Часть 18 из 40 В начало
Для доступа к библиотеке пройдите авторизацию
– Стало быть, дети Гамельна одновременно заболели этой пляской святого Витта, а флейтист увел их неизвестно куда, пытаясь успокоить…
Директор пожал плечами.
– Вы мне возразите, что сто тридцать ребятишек, одновременно заболевших одной и той же болезнью в одном и том же городке, это немного слишком.
– Я не специалист в данном вопросе; возможно, в те времена эта болезнь была очень распространена, не знаю. Зато ни в одном из исторических текстов, рассказывающих об этом случае, я нигде не видела упоминаний о болезни или о лечебной роли флейтиста. Напротив, тексты, скорее, задают загадку: дети ушли, но никто не знает, куда и почему. Тон лаконичный, фатальный, никаких объяснений, только вопросы о непостижимом.
– Действительно. Остается гипотеза об эпидемии чумы, которая, будто бы, выкосила самых молодых, а музыкант в этом случае символизирует смерть, забирающую души малышей.

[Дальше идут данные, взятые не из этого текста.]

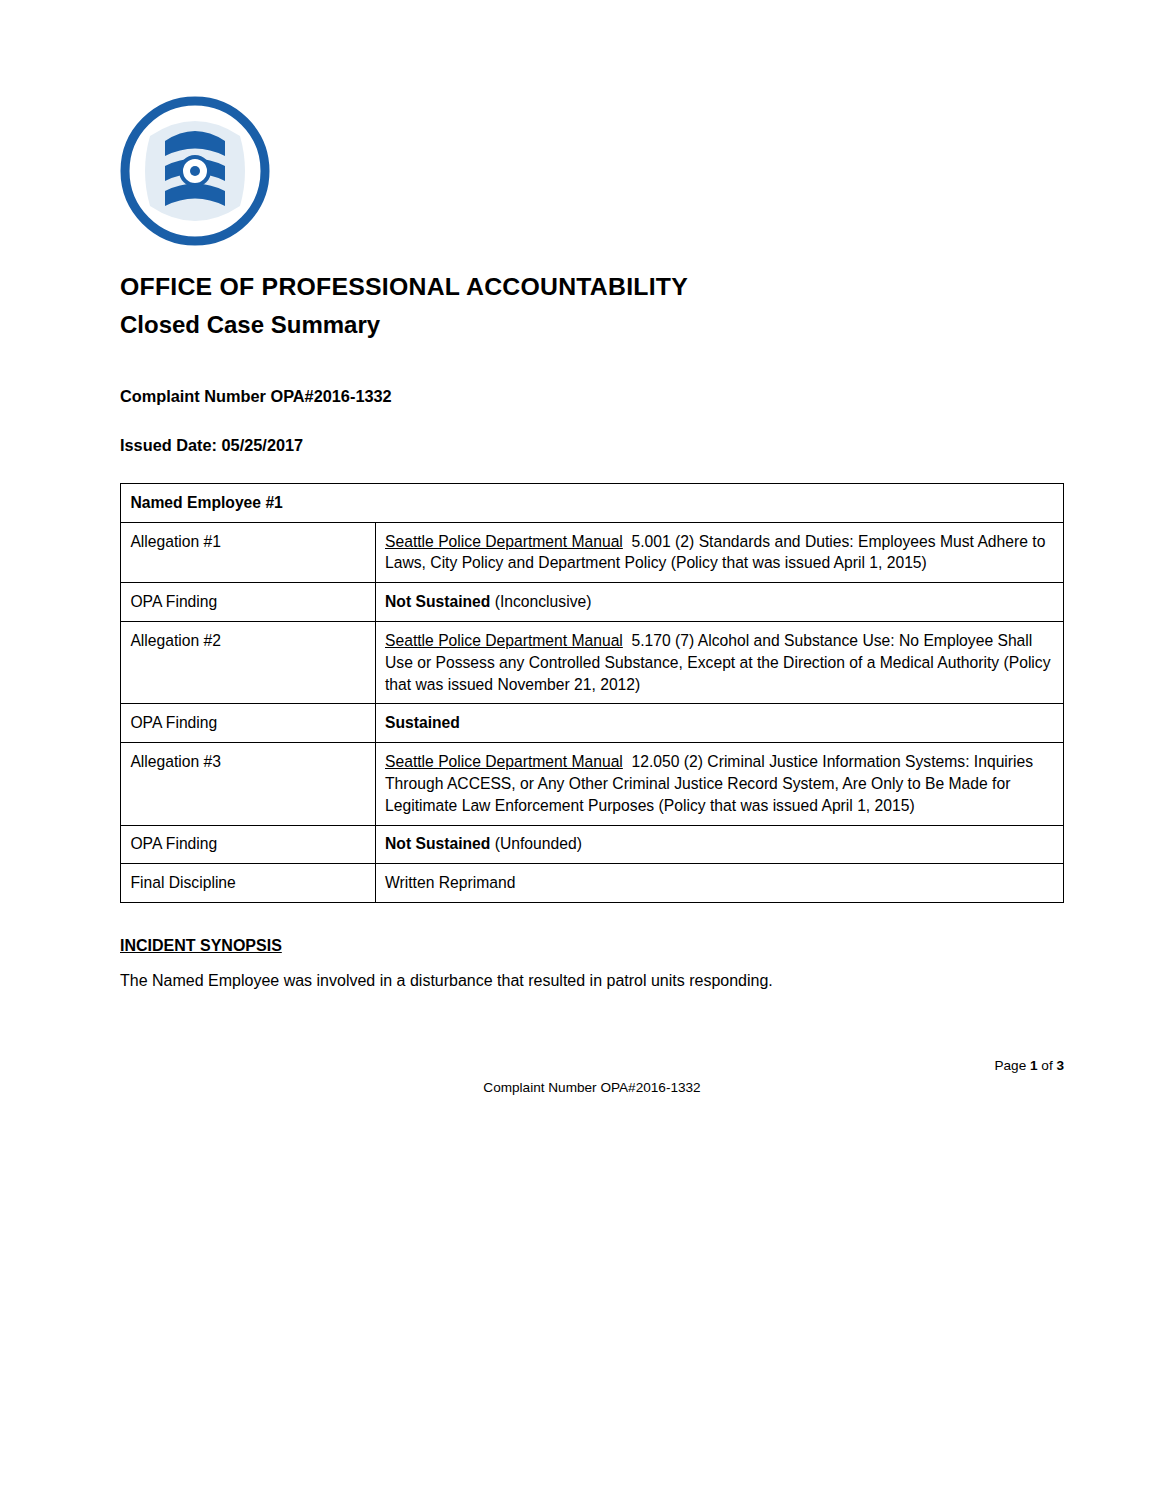OFFICE OF PROFESSIONAL ACCOUNTABILITY
Closed Case Summary
Complaint Number OPA#2016-1332
Issued Date: 05/25/2017
| Named Employee #1 |
| --- |
| Allegation #1 | Seattle Police Department Manual 5.001 (2) Standards and Duties: Employees Must Adhere to Laws, City Policy and Department Policy (Policy that was issued April 1, 2015) |
| OPA Finding | Not Sustained (Inconclusive) |
| Allegation #2 | Seattle Police Department Manual 5.170 (7) Alcohol and Substance Use: No Employee Shall Use or Possess any Controlled Substance, Except at the Direction of a Medical Authority (Policy that was issued November 21, 2012) |
| OPA Finding | Sustained |
| Allegation #3 | Seattle Police Department Manual 12.050 (2) Criminal Justice Information Systems: Inquiries Through ACCESS, or Any Other Criminal Justice Record System, Are Only to Be Made for Legitimate Law Enforcement Purposes (Policy that was issued April 1, 2015) |
| OPA Finding | Not Sustained (Unfounded) |
| Final Discipline | Written Reprimand |
INCIDENT SYNOPSIS
The Named Employee was involved in a disturbance that resulted in patrol units responding.
Page 1 of 3
Complaint Number OPA#2016-1332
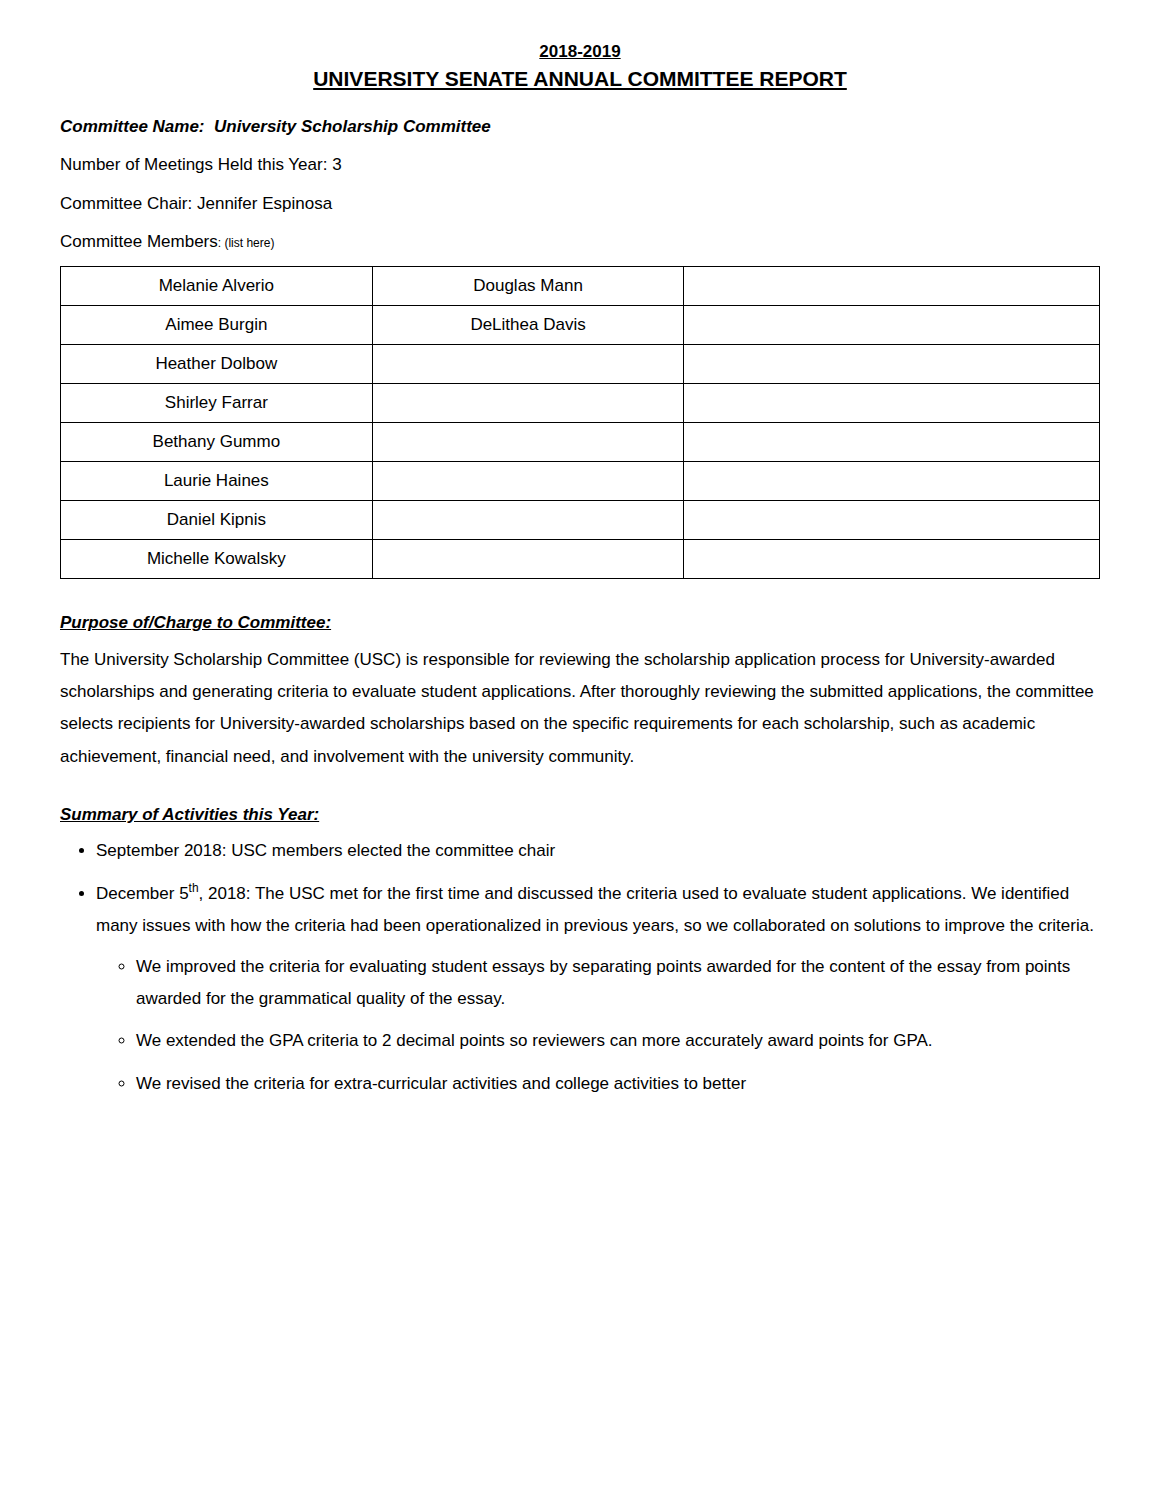2018-2019 UNIVERSITY SENATE ANNUAL COMMITTEE REPORT
Committee Name: University Scholarship Committee
Number of Meetings Held this Year: 3
Committee Chair: Jennifer Espinosa
Committee Members: (list here)
| Melanie Alverio | Douglas Mann | |
| Aimee Burgin | DeLithea Davis | |
| Heather Dolbow | | |
| Shirley Farrar | | |
| Bethany Gummo | | |
| Laurie Haines | | |
| Daniel Kipnis | | |
| Michelle Kowalsky | | |
Purpose of/Charge to Committee:
The University Scholarship Committee (USC) is responsible for reviewing the scholarship application process for University-awarded scholarships and generating criteria to evaluate student applications. After thoroughly reviewing the submitted applications, the committee selects recipients for University-awarded scholarships based on the specific requirements for each scholarship, such as academic achievement, financial need, and involvement with the university community.
Summary of Activities this Year:
September 2018: USC members elected the committee chair
December 5th, 2018: The USC met for the first time and discussed the criteria used to evaluate student applications. We identified many issues with how the criteria had been operationalized in previous years, so we collaborated on solutions to improve the criteria.
We improved the criteria for evaluating student essays by separating points awarded for the content of the essay from points awarded for the grammatical quality of the essay.
We extended the GPA criteria to 2 decimal points so reviewers can more accurately award points for GPA.
We revised the criteria for extra-curricular activities and college activities to better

Грейс продолжала сомневаться:
– Если бы в Гамельн пришла чума, она бы затронула не одних детей. Речь шла бы о массовых смертях во всем городе, как мне кажется.
– Да…
– Мысль, к которой возвращаются все исторические тексты и легенда, – это уход детей. Если я правильно помню, Люнебургский манускрипт наиболее точен, – сказала Грейс, возвращаясь назад. – Мне кажется, я видела свидетельство монаха на одной из ваших табличек с объяснениями.
Грейс довольно быстро нашла то, что искала.
– А, вот, это здесь: «Сто тридцать детей, рожденных в Гамельне, были уведены. И потерялись в месте Кальвария близ Коппена». Где это – Коппен?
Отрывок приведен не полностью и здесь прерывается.